Giunta ridotta da nove a sette, senza assessori esterni. Tra le ipotesi in campo in vista del rimpasto c’è quella che vorrebbe nella squadra di governo di Viterbo solo interni, ovvero “solo persone partecipato alle elezioni”. Una ipotesi che potrebbe portare fuori da Palazzo dei Priori Antonio Delli Iaconi e Andrea Vannini, ma non Giacomo Barelli al quale potrebbe bastare l’essere stato candidato, anche se non eletto, alle scorse elezioni amministrative per salvarsi il posto in Giunta. Una ipotesi che contrasta con le voci che volevano un altro esterno in giunta, Augusto Battaglia, per occuparsi delle politiche sociali.
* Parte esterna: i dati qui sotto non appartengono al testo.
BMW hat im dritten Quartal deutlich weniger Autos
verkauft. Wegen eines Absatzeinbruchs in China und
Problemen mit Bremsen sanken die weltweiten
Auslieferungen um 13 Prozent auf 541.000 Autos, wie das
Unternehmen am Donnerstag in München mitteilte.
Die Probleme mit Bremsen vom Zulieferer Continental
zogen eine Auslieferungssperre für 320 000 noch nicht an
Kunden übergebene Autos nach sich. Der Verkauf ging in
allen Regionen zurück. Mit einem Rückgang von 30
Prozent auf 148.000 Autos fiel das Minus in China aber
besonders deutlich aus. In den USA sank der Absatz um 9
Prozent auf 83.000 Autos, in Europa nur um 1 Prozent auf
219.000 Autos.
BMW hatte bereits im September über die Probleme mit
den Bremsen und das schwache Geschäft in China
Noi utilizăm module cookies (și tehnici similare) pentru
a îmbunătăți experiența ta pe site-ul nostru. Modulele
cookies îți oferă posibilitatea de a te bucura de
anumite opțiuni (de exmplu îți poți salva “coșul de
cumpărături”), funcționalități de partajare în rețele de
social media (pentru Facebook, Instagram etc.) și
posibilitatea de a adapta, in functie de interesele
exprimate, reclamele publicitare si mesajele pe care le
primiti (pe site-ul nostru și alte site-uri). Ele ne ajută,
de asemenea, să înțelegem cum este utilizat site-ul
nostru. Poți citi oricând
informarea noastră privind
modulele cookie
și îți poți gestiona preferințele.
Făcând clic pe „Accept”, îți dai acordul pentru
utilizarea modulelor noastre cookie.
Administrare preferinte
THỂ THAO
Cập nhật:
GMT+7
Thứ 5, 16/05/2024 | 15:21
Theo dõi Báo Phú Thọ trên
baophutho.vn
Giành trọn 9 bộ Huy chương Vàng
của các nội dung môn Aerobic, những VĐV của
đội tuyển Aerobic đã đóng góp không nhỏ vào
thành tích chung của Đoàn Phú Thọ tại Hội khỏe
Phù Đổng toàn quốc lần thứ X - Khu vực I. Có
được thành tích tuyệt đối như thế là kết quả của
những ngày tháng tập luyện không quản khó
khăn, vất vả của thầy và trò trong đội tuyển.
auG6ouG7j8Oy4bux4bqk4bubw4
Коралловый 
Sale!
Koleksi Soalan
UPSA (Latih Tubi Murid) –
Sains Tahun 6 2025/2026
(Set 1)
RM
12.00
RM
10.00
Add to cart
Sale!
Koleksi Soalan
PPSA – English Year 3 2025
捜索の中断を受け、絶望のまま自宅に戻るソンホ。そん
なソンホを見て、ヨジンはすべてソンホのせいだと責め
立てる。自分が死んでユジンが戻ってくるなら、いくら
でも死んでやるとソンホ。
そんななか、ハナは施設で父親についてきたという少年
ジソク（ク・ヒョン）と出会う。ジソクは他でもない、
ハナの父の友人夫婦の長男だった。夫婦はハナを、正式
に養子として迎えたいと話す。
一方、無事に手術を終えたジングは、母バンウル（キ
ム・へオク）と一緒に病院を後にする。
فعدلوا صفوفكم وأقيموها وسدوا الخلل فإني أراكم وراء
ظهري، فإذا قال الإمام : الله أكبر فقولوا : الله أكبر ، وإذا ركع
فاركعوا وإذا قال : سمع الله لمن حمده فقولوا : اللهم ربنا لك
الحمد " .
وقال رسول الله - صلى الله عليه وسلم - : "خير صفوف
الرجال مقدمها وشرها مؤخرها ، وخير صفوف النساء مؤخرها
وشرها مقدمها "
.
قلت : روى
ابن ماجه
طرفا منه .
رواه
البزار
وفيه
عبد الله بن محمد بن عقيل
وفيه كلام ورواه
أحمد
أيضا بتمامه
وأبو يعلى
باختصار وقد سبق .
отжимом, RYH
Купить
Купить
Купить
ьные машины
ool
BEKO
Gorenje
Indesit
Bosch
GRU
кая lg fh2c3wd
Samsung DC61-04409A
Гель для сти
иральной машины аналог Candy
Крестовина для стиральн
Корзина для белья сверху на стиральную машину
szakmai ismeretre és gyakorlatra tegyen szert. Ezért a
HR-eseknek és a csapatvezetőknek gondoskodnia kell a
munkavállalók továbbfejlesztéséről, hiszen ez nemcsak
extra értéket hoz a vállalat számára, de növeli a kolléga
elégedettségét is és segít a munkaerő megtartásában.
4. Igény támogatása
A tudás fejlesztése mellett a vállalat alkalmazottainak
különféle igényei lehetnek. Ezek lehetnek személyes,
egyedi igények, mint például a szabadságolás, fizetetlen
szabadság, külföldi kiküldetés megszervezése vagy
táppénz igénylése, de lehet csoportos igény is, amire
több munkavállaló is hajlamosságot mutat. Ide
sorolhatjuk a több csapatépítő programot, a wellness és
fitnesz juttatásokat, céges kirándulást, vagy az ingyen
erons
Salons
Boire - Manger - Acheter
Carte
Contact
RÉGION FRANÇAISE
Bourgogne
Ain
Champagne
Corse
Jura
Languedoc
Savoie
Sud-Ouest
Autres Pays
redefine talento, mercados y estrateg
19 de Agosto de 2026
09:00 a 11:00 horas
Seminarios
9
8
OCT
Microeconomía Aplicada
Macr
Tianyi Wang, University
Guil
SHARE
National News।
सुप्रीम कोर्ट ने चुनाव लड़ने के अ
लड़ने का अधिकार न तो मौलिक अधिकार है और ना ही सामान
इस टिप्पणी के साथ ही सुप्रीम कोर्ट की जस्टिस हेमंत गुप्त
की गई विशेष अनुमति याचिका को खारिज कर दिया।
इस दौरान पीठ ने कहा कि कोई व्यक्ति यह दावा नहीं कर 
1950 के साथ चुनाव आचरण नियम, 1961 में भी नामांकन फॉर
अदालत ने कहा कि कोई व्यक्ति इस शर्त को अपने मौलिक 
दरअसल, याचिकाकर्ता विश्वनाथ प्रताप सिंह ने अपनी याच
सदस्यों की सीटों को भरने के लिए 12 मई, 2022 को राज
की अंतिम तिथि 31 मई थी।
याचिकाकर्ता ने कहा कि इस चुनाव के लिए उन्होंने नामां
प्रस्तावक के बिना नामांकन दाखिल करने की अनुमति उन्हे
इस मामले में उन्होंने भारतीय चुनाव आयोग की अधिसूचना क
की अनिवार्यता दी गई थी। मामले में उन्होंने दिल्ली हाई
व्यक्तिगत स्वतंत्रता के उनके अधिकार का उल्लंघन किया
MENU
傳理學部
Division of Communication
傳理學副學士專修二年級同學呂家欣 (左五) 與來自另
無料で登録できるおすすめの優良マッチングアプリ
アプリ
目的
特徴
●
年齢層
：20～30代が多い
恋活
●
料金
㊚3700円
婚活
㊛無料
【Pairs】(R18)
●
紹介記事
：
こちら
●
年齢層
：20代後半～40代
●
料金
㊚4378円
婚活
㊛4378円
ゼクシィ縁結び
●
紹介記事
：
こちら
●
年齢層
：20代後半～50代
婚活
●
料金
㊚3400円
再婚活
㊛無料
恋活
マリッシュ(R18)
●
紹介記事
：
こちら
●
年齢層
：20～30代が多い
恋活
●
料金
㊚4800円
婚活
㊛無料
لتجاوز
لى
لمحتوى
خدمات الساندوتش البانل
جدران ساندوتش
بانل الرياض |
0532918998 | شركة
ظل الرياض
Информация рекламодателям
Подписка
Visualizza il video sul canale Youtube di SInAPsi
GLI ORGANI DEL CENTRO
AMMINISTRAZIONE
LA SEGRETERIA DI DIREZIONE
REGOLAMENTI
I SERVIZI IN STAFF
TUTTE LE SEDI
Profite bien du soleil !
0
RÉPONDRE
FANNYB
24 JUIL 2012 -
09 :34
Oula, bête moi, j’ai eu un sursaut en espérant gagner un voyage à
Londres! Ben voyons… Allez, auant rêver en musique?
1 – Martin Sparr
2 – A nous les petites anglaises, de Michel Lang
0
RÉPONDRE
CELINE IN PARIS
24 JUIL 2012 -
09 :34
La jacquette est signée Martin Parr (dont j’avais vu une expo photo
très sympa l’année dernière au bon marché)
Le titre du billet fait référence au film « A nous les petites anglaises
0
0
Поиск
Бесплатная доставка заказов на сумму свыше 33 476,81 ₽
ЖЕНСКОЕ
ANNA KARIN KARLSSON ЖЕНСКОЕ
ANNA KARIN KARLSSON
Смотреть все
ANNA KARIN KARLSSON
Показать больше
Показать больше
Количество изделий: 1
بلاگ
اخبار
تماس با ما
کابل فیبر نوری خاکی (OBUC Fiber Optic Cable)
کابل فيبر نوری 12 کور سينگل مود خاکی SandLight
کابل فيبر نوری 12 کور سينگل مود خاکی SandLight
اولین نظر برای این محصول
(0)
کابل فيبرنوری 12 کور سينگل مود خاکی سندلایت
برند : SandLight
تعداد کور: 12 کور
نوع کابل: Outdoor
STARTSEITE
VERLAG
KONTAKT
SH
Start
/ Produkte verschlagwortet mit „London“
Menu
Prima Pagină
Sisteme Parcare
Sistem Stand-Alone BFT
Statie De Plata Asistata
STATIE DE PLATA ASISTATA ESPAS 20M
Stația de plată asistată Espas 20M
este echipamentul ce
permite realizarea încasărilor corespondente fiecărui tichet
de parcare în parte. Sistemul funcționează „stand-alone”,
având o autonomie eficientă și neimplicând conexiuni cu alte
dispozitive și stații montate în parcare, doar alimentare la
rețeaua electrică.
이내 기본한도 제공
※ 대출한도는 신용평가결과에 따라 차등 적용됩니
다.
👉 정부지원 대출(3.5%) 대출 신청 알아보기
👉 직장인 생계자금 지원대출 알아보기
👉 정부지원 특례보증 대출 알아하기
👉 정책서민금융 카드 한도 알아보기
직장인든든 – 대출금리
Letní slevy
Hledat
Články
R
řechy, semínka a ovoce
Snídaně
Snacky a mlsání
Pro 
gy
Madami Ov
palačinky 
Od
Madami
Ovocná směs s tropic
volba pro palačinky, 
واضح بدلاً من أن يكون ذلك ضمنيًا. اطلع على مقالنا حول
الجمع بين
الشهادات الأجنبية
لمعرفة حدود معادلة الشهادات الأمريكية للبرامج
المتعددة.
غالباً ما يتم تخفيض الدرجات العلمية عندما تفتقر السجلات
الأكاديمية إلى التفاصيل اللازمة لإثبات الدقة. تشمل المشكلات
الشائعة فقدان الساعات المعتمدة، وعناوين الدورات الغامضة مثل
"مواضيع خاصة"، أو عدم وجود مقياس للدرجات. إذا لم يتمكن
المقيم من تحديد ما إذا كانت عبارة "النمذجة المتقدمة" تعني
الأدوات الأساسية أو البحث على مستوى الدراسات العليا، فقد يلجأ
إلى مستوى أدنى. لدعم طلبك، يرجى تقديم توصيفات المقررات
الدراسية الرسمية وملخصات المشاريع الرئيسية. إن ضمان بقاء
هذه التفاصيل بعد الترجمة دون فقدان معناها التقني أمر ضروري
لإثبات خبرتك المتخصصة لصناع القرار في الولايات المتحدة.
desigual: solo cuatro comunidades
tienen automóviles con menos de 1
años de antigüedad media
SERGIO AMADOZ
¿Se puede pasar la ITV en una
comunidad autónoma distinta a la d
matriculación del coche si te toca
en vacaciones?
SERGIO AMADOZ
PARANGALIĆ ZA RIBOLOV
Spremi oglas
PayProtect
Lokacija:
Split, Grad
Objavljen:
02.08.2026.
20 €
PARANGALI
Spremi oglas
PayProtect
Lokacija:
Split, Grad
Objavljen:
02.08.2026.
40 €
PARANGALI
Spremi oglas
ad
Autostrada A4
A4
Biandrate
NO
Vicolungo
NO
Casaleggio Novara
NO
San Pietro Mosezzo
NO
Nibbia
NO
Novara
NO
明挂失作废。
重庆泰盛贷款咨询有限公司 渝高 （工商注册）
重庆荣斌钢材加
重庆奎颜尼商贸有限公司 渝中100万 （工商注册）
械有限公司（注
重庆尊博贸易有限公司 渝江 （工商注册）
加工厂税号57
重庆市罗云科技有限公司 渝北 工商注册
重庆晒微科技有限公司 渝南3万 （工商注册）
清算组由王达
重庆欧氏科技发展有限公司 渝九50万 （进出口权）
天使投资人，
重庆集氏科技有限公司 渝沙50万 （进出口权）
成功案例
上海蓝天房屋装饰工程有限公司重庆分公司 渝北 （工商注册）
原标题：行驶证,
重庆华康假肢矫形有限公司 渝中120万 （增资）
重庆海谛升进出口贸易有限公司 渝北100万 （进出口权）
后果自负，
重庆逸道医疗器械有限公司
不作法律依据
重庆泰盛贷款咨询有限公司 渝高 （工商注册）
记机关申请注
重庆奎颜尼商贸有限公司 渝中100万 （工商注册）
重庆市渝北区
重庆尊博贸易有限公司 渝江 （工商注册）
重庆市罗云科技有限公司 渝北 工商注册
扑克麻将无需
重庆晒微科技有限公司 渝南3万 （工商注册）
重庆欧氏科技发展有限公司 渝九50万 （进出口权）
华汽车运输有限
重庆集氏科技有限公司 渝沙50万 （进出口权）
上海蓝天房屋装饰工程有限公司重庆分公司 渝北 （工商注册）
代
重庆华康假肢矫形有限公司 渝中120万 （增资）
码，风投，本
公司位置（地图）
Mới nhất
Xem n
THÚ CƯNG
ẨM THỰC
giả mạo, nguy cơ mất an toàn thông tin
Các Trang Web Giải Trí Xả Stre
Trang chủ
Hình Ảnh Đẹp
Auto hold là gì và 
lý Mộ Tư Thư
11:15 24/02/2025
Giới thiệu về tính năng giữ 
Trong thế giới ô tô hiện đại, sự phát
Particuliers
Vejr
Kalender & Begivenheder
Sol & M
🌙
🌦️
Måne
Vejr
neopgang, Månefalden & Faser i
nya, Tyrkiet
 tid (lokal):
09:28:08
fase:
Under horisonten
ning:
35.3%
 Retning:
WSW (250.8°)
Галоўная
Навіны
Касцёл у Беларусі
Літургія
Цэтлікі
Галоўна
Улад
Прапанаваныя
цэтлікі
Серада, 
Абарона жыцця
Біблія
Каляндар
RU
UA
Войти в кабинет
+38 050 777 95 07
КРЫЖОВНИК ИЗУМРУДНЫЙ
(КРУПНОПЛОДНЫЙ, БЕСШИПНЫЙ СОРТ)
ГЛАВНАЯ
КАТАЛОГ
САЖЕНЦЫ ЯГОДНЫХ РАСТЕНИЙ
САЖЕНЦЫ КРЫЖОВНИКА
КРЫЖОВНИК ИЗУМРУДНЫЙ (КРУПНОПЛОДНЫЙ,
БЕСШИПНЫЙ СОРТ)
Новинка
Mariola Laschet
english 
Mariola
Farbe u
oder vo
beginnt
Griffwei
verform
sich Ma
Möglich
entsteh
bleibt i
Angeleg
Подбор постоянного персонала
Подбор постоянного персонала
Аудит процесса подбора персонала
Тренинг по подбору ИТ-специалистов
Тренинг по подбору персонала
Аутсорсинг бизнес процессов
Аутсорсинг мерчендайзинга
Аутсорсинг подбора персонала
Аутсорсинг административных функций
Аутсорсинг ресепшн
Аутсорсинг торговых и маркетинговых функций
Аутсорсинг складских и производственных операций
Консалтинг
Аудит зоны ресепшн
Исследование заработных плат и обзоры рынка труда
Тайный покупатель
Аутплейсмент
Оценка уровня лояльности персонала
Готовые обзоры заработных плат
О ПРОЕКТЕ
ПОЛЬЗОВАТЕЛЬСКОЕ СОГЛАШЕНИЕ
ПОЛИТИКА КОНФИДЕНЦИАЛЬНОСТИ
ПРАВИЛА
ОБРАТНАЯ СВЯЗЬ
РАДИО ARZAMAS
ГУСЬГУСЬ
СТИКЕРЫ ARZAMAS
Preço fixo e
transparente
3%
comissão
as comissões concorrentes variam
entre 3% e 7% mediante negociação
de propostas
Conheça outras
I posti da liberare però potrebbero essere di più di due, perché esclusi Delli Iaconi e Vannini, tutti gli altri, a parte Alessandra Zucchi abbandonata da tutti, sono assessori in area popolare-civica, ovvero quell’area (12 consiglieri su 22 di maggioranza) che comprende l’alleanza che ingloba l’area fioroniana del Partito Democratico (5 su 12 consiglieri) e tutte le liste civiche, ovvero Viterbo Bene Comune, Viva Viterbo, Civica dei Diritti e 3 quinti di Oltre Le Mura (Tofani, Simoni e Ciorba).
L’altra santa alleanza (9 consiglieri), che non è rappresentata in Giunta, comprende tutti gli altri, escluso Goffredo Taborri che è invece isolato. Di questa alleanza fanno parte i cosiddetti dissidenti Pd (i restanti 7 di 12) che sono alleati con gli altri 2 consiglieri di Oltre Le Mura Insogna e Moltoni. Questa alleanza non è al momento rappresentata in Giunta e quindi il semplice taglio di assessori non basterà a pacificare la guerra tremenda tra i due blocchi. Una guerra che si sta svolgendo tutta sui giornali, con continui scambi e attacchi-mezzo stampa tra i le varie componenti. Una guerra che sancisce la morte della politica.
Dopo lo scannamento di queste ore ora la parola dovrà passare per forza al sindaco Leonardo Michelini, fino ad ora silente, che se vorrà continuare ad essere sindaco dovrà trovare la quadra per risolvere i problemi della sua maggioranza anche in vista della prossima approvazione del bilancio, sempre che il punto di non ritorno non sia stato già superato.